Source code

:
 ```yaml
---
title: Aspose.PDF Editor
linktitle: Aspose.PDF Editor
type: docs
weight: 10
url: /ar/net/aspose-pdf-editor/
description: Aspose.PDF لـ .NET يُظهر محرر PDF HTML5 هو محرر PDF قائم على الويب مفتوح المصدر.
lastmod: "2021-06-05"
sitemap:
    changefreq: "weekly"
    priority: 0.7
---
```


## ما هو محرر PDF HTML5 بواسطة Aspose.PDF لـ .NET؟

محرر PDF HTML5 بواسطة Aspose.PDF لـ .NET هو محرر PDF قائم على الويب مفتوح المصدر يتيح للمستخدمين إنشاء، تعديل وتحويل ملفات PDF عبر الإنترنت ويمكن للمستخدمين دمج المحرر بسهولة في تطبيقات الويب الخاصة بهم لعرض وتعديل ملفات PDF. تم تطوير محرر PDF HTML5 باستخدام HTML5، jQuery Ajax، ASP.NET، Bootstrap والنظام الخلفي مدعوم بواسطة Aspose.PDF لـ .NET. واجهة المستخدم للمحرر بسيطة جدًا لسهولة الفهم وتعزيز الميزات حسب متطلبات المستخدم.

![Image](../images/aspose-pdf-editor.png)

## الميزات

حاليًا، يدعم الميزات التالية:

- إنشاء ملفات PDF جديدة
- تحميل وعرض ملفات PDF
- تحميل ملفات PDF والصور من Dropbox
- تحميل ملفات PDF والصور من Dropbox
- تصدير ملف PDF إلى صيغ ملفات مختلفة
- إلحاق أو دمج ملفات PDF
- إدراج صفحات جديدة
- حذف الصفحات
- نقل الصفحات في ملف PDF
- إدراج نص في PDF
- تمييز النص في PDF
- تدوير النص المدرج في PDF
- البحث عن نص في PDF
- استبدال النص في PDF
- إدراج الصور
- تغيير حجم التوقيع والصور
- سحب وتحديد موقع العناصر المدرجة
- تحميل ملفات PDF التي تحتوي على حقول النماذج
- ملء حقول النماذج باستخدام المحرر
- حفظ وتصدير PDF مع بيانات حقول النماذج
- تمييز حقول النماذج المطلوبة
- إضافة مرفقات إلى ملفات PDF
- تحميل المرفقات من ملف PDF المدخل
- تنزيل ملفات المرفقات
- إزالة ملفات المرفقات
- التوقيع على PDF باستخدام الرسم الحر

########################################

Give the number of lines in the records where the word "النماذج" shows up. Nothing else belongs in the reply.

Task response: 4